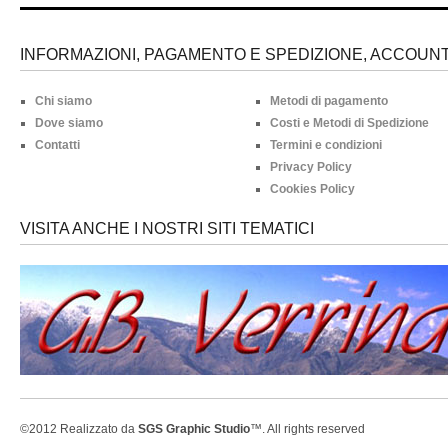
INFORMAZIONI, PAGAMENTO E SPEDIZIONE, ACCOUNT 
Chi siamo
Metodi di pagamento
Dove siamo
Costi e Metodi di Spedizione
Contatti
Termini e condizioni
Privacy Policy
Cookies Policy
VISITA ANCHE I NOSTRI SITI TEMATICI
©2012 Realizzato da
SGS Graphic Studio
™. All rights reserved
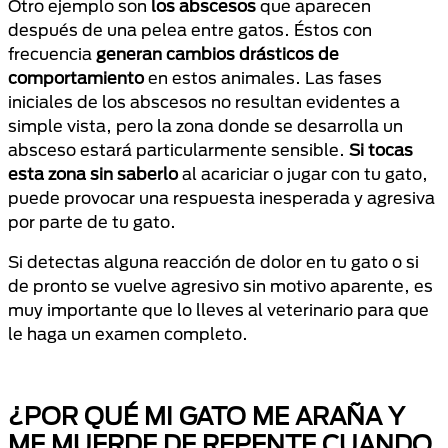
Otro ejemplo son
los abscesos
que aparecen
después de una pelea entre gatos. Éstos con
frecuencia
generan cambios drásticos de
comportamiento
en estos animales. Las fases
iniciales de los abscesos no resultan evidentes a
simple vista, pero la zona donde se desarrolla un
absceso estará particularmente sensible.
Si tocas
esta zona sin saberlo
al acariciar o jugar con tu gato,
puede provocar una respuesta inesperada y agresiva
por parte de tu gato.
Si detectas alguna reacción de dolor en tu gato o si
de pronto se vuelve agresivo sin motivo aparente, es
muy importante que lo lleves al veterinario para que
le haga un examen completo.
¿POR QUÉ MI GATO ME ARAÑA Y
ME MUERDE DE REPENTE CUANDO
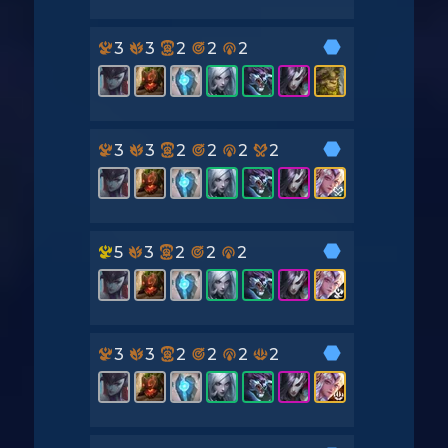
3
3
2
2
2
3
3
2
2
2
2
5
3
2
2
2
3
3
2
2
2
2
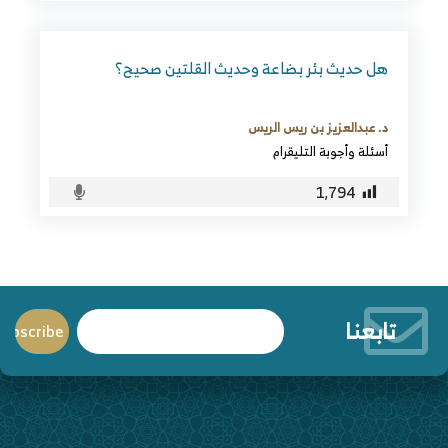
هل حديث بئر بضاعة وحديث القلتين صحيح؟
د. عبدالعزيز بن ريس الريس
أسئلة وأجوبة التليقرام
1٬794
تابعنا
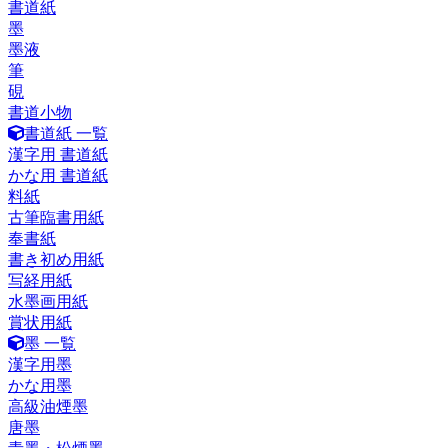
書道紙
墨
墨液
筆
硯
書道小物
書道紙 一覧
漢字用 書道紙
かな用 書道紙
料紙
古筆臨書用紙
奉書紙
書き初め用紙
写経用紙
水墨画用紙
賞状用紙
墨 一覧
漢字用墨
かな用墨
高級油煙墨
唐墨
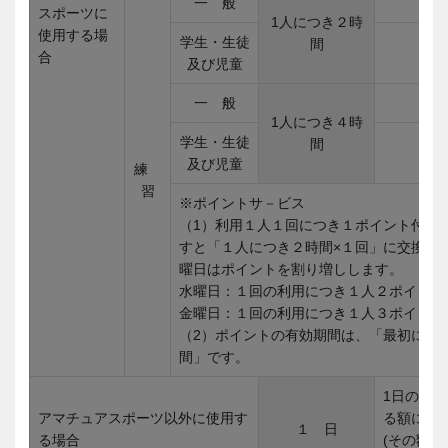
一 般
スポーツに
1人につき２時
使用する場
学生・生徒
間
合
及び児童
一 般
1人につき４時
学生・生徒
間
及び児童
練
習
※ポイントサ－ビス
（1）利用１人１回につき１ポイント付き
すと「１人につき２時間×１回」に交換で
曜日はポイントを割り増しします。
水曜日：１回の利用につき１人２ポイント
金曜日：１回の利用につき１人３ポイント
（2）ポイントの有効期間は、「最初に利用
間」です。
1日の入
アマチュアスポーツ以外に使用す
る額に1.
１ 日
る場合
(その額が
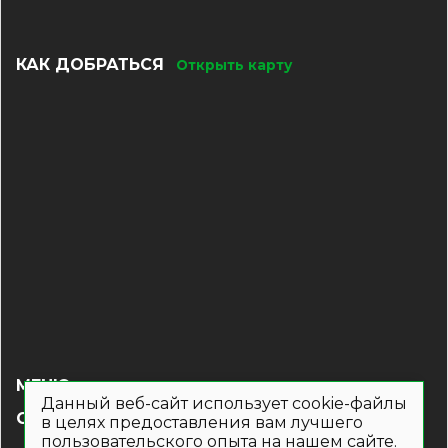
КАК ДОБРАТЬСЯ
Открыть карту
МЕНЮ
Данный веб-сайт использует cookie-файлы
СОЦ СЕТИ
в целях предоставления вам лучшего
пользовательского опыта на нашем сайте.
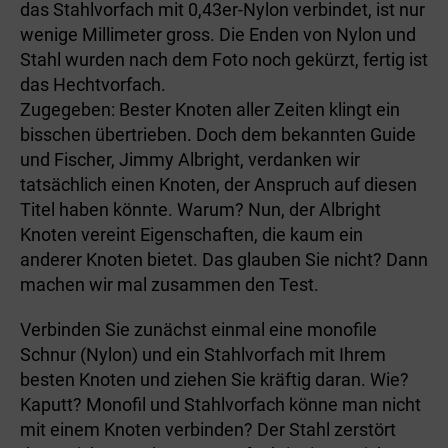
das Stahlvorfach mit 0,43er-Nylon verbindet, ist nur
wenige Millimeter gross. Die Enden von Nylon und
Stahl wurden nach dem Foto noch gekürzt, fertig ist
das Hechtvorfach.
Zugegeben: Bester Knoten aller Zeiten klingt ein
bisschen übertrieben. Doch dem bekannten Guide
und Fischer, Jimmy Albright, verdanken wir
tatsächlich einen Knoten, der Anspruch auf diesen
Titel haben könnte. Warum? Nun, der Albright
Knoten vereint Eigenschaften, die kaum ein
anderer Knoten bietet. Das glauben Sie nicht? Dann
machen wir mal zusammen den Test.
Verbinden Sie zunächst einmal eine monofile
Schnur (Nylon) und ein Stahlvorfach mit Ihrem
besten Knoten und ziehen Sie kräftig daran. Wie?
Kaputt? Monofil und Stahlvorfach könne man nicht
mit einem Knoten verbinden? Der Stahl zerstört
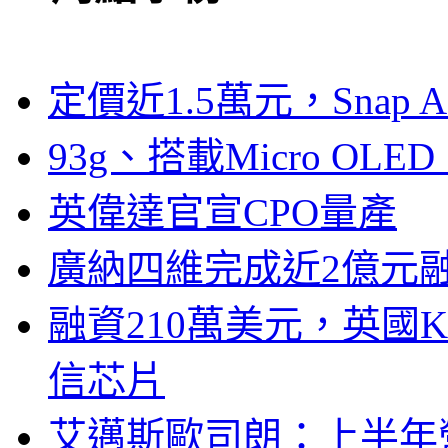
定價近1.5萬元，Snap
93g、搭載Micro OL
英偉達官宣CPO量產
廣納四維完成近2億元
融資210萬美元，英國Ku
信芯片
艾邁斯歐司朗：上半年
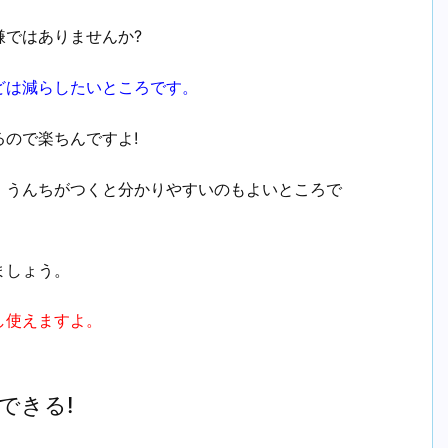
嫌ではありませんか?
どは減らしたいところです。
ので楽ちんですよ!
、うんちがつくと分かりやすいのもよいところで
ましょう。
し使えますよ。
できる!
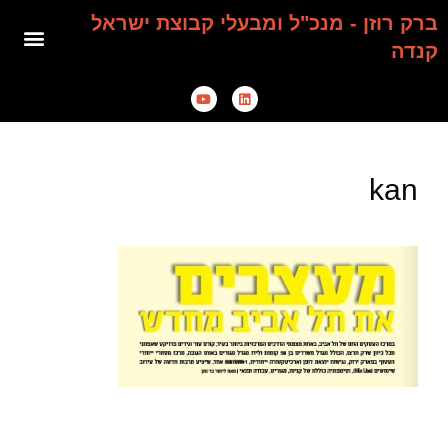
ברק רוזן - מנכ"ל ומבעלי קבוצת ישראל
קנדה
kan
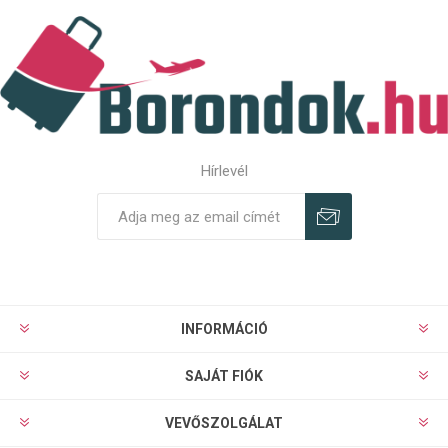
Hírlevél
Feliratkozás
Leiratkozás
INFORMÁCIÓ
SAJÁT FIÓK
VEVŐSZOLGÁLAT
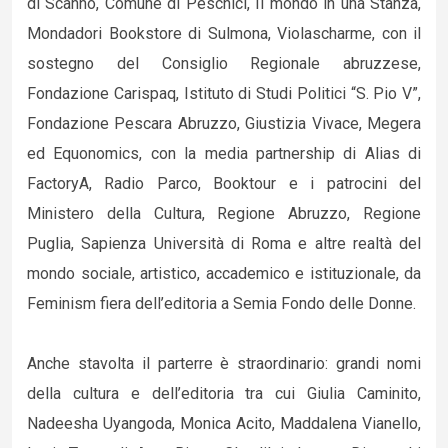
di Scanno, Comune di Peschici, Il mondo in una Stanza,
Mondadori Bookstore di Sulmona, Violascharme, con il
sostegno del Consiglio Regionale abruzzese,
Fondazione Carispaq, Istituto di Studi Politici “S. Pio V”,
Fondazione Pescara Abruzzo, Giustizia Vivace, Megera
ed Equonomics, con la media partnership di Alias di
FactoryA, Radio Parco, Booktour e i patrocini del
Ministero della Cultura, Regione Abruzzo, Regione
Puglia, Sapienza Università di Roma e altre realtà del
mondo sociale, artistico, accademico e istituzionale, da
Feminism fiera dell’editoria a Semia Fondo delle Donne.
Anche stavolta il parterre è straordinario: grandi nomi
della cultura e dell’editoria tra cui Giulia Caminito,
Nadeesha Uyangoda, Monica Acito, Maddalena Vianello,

▶ [TO-DO ITEM] Switch "Termini e condizioni" to "Condizioni di vendita" everywhere in the material, and give back all of its text with nothing else altered and the pictures left out.

▶ [RESPONSE TO THIS EXERCISE]
INFORMAZIONI, PAGAMENTO E SPEDIZIONE, ACCOUNT 
Chi siamo
Metodi di pagamento
Dove siamo
Costi e Metodi di Spedizione
Contatti
Condizioni di vendita
Privacy Policy
Cookies Policy
VISITA ANCHE I NOSTRI SITI TEMATICI
©2012 Realizzato da
SGS Graphic Studio
™. All rights reserved
Otro ejemplo son
los abscesos
que aparecen
después de una pelea entre gatos. Éstos con
frecuencia
generan cambios drásticos de
comportamiento
en estos animales. Las fases
iniciales de los abscesos no resultan evidentes a
simple vista, pero la zona donde se desarrolla un
absceso estará particularmente sensible.
Si tocas
esta zona sin saberlo
al acariciar o jugar con tu gato,
puede provocar una respuesta inesperada y agresiva
por parte de tu gato.
Si detectas alguna reacción de dolor en tu gato o si
de pronto se vuelve agresivo sin motivo aparente, es
muy importante que lo lleves al veterinario para que
le haga un examen completo.
¿POR QUÉ MI GATO ME ARAÑA Y
ME MUERDE DE REPENTE CUANDO
3
3
2
2
2
3
3
2
2
2
2
5
3
2
2
2
3
3
2
2
2
2
هل حديث بئر بضاعة وحديث القلتين صحيح؟
د. عبدالعزيز بن ريس الريس
أسئلة وأجوبة التليقرام
1٬794
تابعنا
書道紙
墨
墨液
筆
硯
書道小物
書道紙 一覧
漢字用 書道紙
かな用 書道紙
料紙
古筆臨書用紙
奉書紙
書き初め用紙
写経用紙
水墨画用紙
賞状用紙
墨 一覧
漢字用墨
かな用墨
高級油煙墨
唐墨
一 般
スポーツに
1人につき２時
使用する場
学生・生徒
間
合
及び児童
一 般
1人につき４時
学生・生徒
間
及び児童
練
習
※ポイントサ－ビス
（1）利用１人１回につき１ポイント付き
すと「１人につき２時間×１回」に交換で
曜日はポイントを割り増しします。
水曜日：１回の利用につき１人２ポイント
金曜日：１回の利用につき１人３ポイント
（2）ポイントの有効期間は、「最初に利用
間」です。
1日の入
アマチュアスポーツ以外に使用す
る額に1.
１ 日
る場合
(その額が
КАК ДОБРАТЬСЯ
Открыть карту
МЕНЮ
Данный веб-сайт использует cookie-файлы
СОЦ СЕТИ
в целях предоставления вам лучшего
пользовательского опыта на нашем сайте.
das Stahlvorfach mit 0,43er-Nylon verbindet, ist nur
wenige Millimeter gross. Die Enden von Nylon und
Stahl wurden nach dem Foto noch gekürzt, fertig ist
das Hechtvorfach.
Zugegeben: Bester Knoten aller Zeiten klingt ein
bisschen übertrieben. Doch dem bekannten Guide
und Fischer, Jimmy Albright, verdanken wir
tatsächlich einen Knoten, der Anspruch auf diesen
Titel haben könnte. Warum? Nun, der Albright
Knoten vereint Eigenschaften, die kaum ein
anderer Knoten bietet. Das glauben Sie nicht? Dann
machen wir mal zusammen den Test.
Verbinden Sie zunächst einmal eine monofile
Schnur (Nylon) und ein Stahlvorfach mit Ihrem
besten Knoten und ziehen Sie kräftig daran. Wie?
Kaputt? Monofil und Stahlvorfach könne man nicht
mit einem Knoten verbinden? Der Stahl zerstört
定價近1.5萬元，Snap
93g、搭載Micro OL
英偉達官宣CPO量產
廣納四維完成近2億元
融資210萬美元，英國Ku
信芯片
艾邁斯歐司朗：上半年
嫌ではありませんか?
どは減らしたいところです。
ので楽ちんですよ!
、うんちがつくと分かりやすいのもよいところで
ましょう。
し使えますよ。
できる!
ברק רוזן - מנכ"ל ומבעלי קבוצת ישראל
קנדה
kan
Hírlevél
Feliratkozás
Leiratkozás
INFORMÁCIÓ
SAJÁT FIÓK
VEVŐSZOLGÁLAT
di Scanno, Comune di Peschici, Il mondo in una Stanza,
Mondadori Bookstore di Sulmona, Violascharme, con il
sostegno del Consiglio Regionale abruzzese,
Fondazione Carispaq, Istituto di Studi Politici “S. Pio V”,
Fondazione Pescara Abruzzo, Giustizia Vivace, Megera
ed Equonomics, con la media partnership di Alias di
FactoryA, Radio Parco, Booktour e i patrocini del
Ministero della Cultura, Regione Abruzzo, Regione
Puglia, Sapienza Università di Roma e altre realtà del
mondo sociale, artistico, accademico e istituzionale, da
Feminism fiera dell’editoria a Semia Fondo delle Donne.
Anche stavolta il parterre è straordinario: grandi nomi
della cultura e dell’editoria tra cui Giulia Caminito,
Nadeesha Uyangoda, Monica Acito, Maddalena Vianello,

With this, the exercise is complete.